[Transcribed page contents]
○ ○ ○

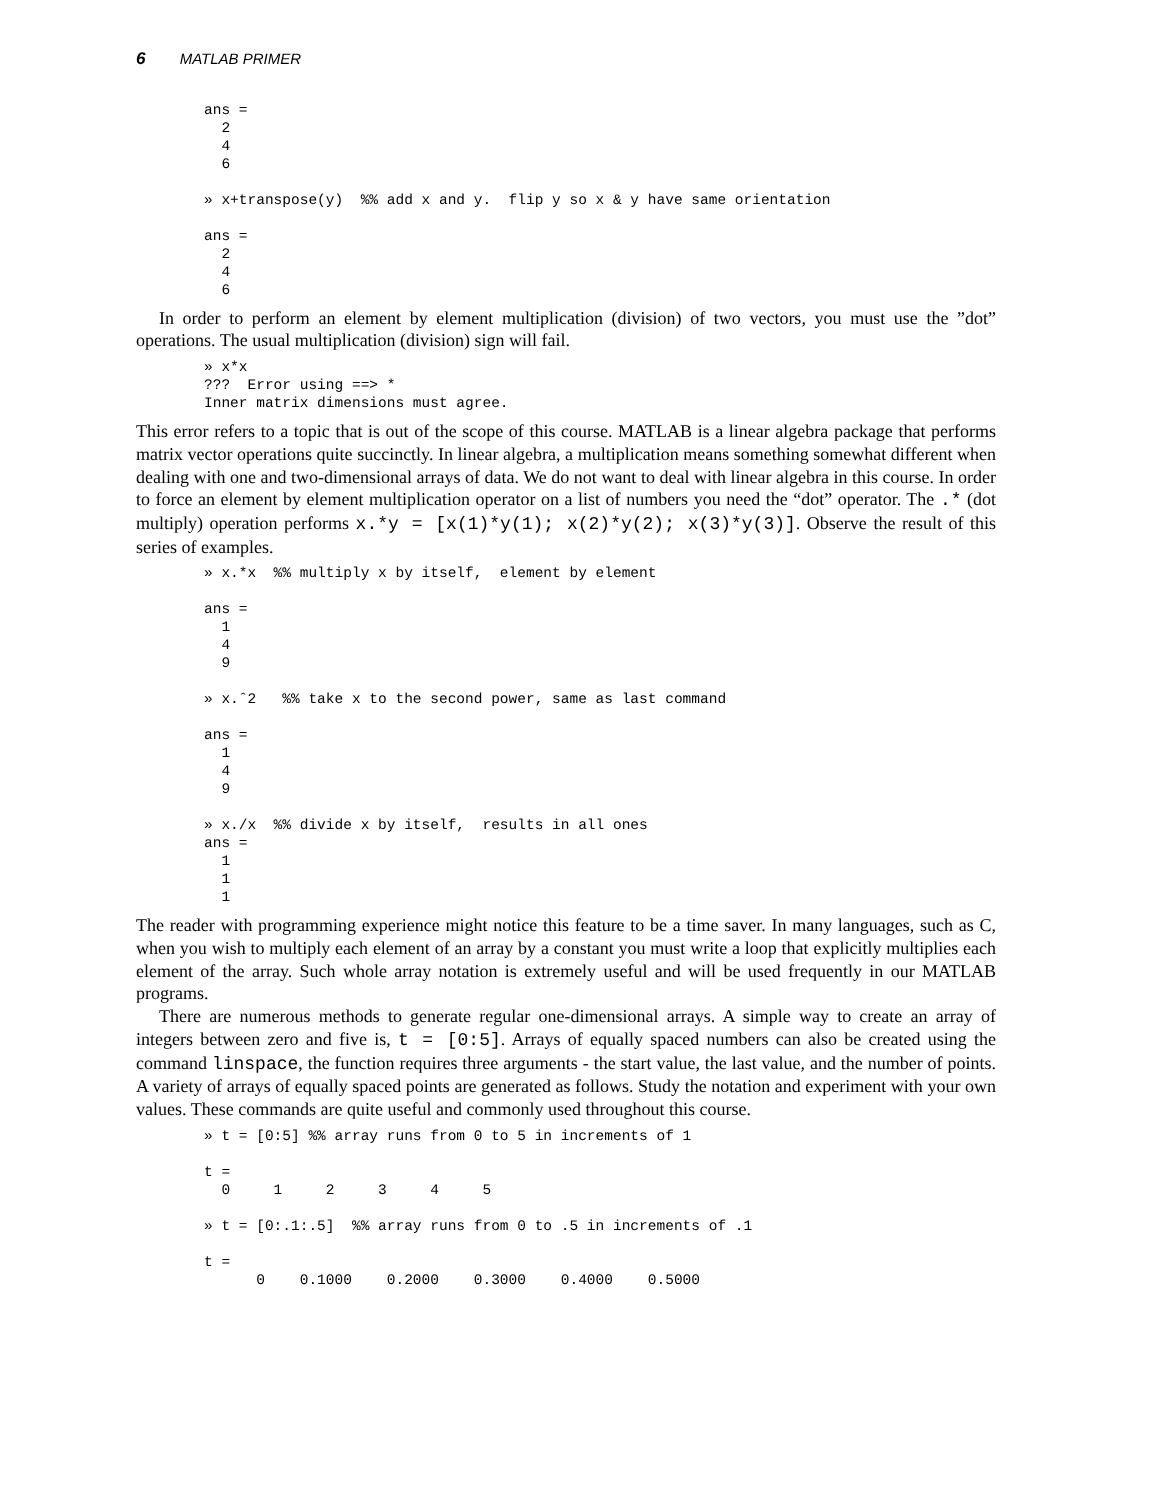6 MATLAB PRIMER
ans =
  2
  4
  6

» x+transpose(y)  %% add x and y.  flip y so x & y have same orientation

ans =
  2
  4
  6
In order to perform an element by element multiplication (division) of two vectors, you must use the ”dot” operations. The usual multiplication (division) sign will fail.
» x*x
???  Error using ==> *
Inner matrix dimensions must agree.
This error refers to a topic that is out of the scope of this course. MATLAB is a linear algebra package that performs matrix vector operations quite succinctly. In linear algebra, a multiplication means something somewhat different when dealing with one and two-dimensional arrays of data. We do not want to deal with linear algebra in this course. In order to force an element by element multiplication operator on a list of numbers you need the “dot” operator. The .* (dot multiply) operation performs x.*y = [x(1)*y(1); x(2)*y(2); x(3)*y(3)]. Observe the result of this series of examples.
» x.*x  %% multiply x by itself,  element by element

ans =
  1
  4
  9

» x.ˆ2   %% take x to the second power, same as last command

ans =
  1
  4
  9

» x./x  %% divide x by itself,  results in all ones
ans =
  1
  1
  1
The reader with programming experience might notice this feature to be a time saver. In many languages, such as C, when you wish to multiply each element of an array by a constant you must write a loop that explicitly multiplies each element of the array. Such whole array notation is extremely useful and will be used frequently in our MATLAB programs.
There are numerous methods to generate regular one-dimensional arrays. A simple way to create an array of integers between zero and five is, t = [0:5]. Arrays of equally spaced numbers can also be created using the command linspace, the function requires three arguments - the start value, the last value, and the number of points. A variety of arrays of equally spaced points are generated as follows. Study the notation and experiment with your own values. These commands are quite useful and commonly used throughout this course.
» t = [0:5] %% array runs from 0 to 5 in increments of 1

t =
  0     1     2     3     4     5

» t = [0:.1:.5]  %% array runs from 0 to .5 in increments of .1

t =
      0    0.1000    0.2000    0.3000    0.4000    0.5000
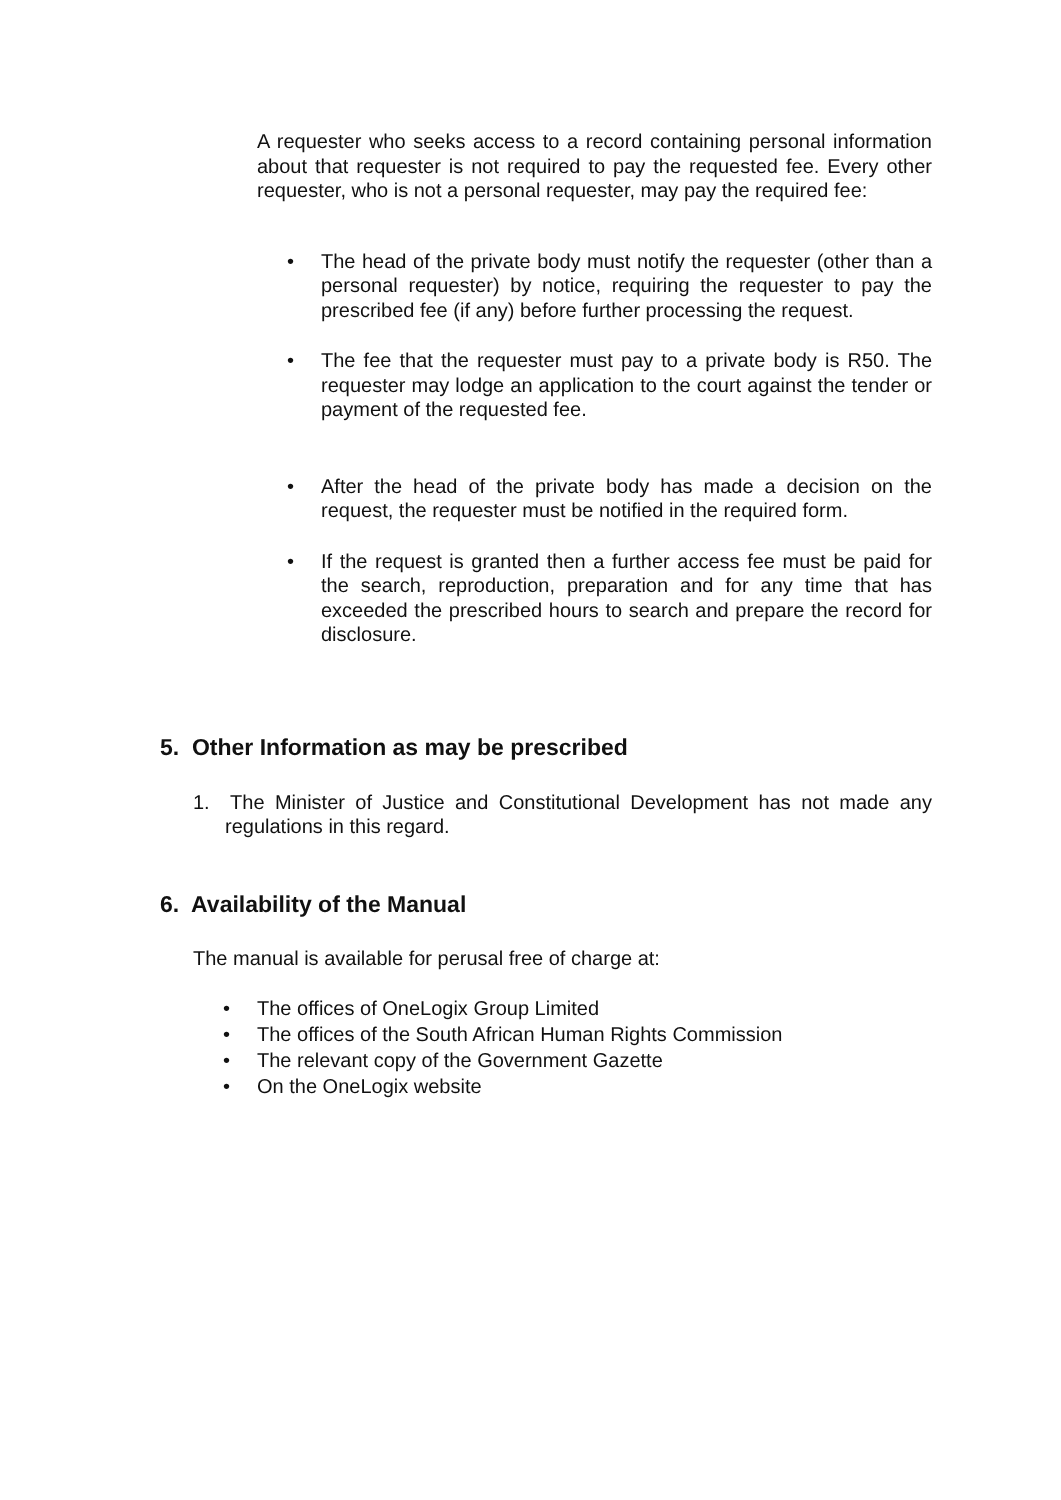A requester who seeks access to a record containing personal information about that requester is not required to pay the requested fee. Every other requester, who is not a personal requester, may pay the required fee:
• The head of the private body must notify the requester (other than a personal requester) by notice, requiring the requester to pay the prescribed fee (if any) before further processing the request.
• The fee that the requester must pay to a private body is R50. The requester may lodge an application to the court against the tender or payment of the requested fee.
• After the head of the private body has made a decision on the request, the requester must be notified in the required form.
• If the request is granted then a further access fee must be paid for the search, reproduction, preparation and for any time that has exceeded the prescribed hours to search and prepare the record for disclosure.
5. Other Information as may be prescribed
1. The Minister of Justice and Constitutional Development has not made any regulations in this regard.
6. Availability of the Manual
The manual is available for perusal free of charge at:
• The offices of OneLogix Group Limited
• The offices of the South African Human Rights Commission
• The relevant copy of the Government Gazette
• On the OneLogix website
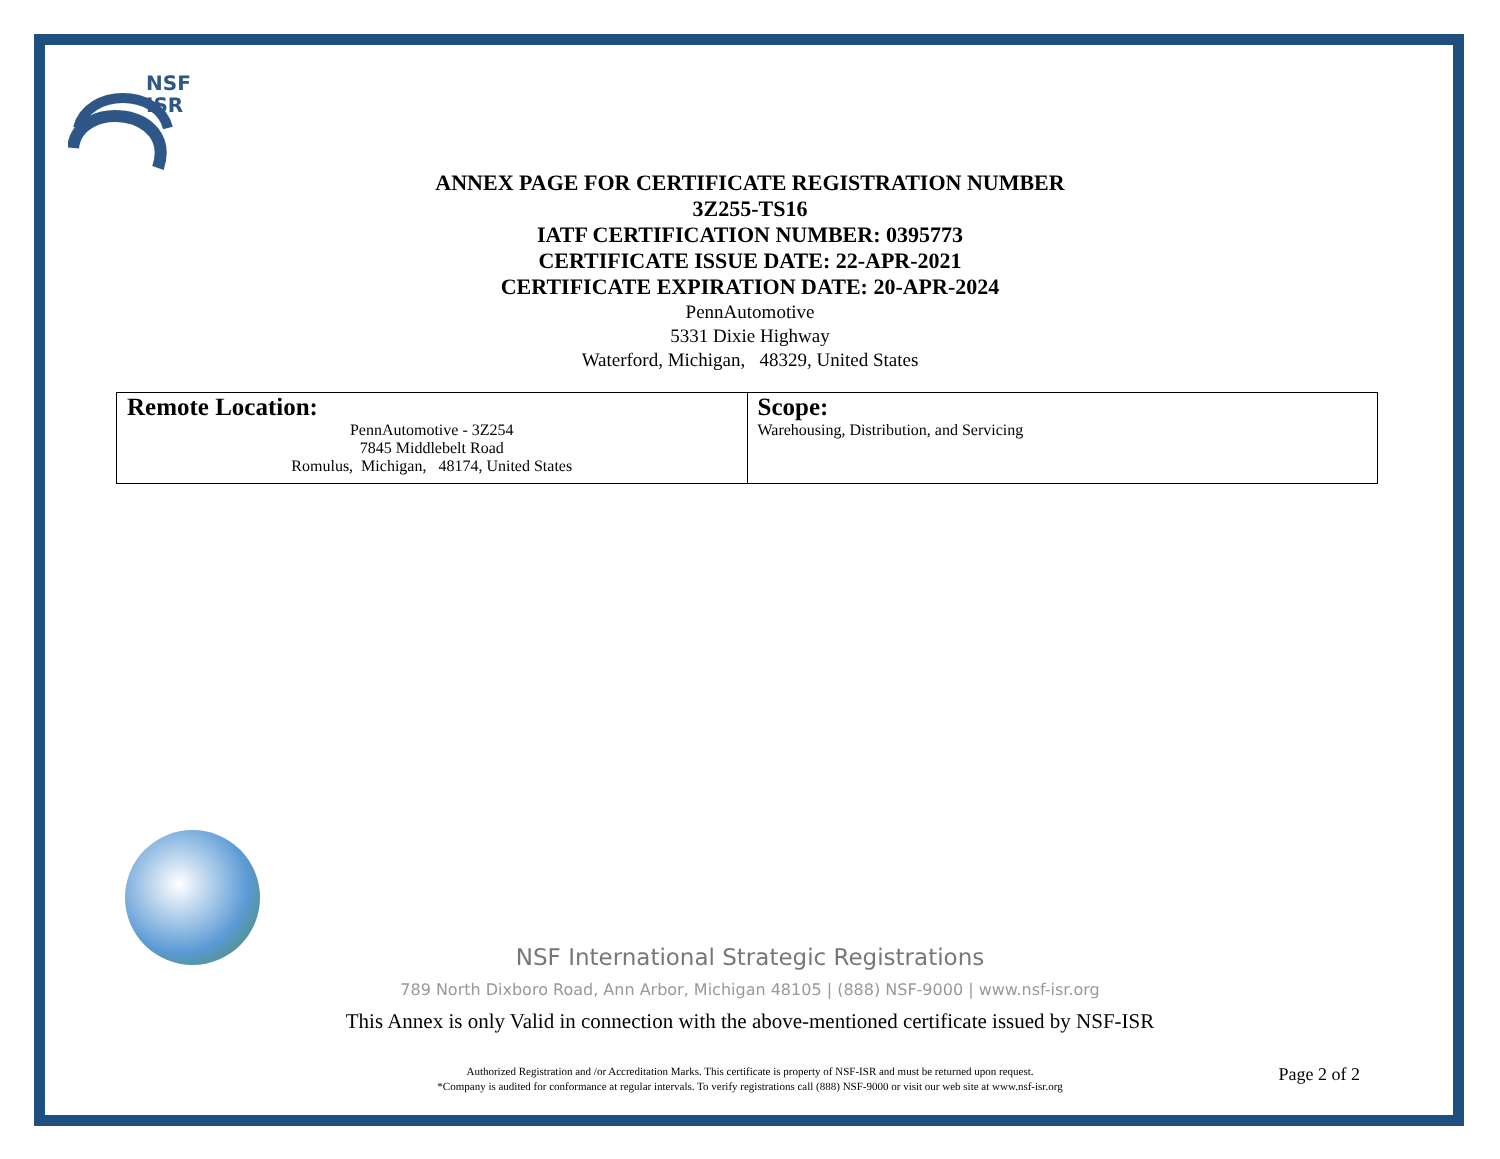NSF
ISR
ANNEX PAGE FOR CERTIFICATE REGISTRATION NUMBER
3Z255-TS16
IATF CERTIFICATION NUMBER: 0395773
CERTIFICATE ISSUE DATE: 22-APR-2021
CERTIFICATE EXPIRATION DATE: 20-APR-2024
PennAutomotive
5331 Dixie Highway
Waterford, Michigan, 48329, United States
| Remote Location: PennAutomotive - 3Z254 7845 Middlebelt Road Romulus, Michigan, 48174, United States | Scope: Warehousing, Distribution, and Servicing |
NSF International Strategic Registrations
789 North Dixboro Road, Ann Arbor, Michigan 48105 | (888) NSF-9000 | www.nsf-isr.org
This Annex is only Valid in connection with the above-mentioned certificate issued by NSF-ISR
Authorized Registration and /or Accreditation Marks. This certificate is property of NSF-ISR and must be returned upon request.
*Company is audited for conformance at regular intervals. To verify registrations call (888) NSF-9000 or visit our web site at www.nsf-isr.org
Page 2 of 2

○ ○ ○

**YOUR ASSIGNMENT**
There is a line with "Inner matrix dimensions must agree." and a line with "The reader with" above. Copy exactly those two lines and all lines between them, with nothing else.

**RESULT**
Inner matrix dimensions must agree.
This error refers to a topic that is out of the scope of this course. MATLAB is a linear algebra package that performs matrix vector operations quite succinctly. In linear algebra, a multiplication means something somewhat different when dealing with one and two-dimensional arrays of data. We do not want to deal with linear algebra in this course. In order to force an element by element multiplication operator on a list of numbers you need the “dot” operator. The .* (dot multiply) operation performs x.*y = [x(1)*y(1); x(2)*y(2); x(3)*y(3)]. Observe the result of this series of examples.
» x.*x  %% multiply x by itself,  element by element

ans =
  1
  4
  9

» x.ˆ2   %% take x to the second power, same as last command

ans =
  1
  4
  9

» x./x  %% divide x by itself,  results in all ones
ans =
  1
  1
  1
The reader with programming experience might notice this feature to be a time saver. In many languages, such as C, when you wish to multiply each element of an array by a constant you must write a loop that explicitly multiplies each element of the array. Such whole array notation is extremely useful and will be used frequently in our MATLAB programs.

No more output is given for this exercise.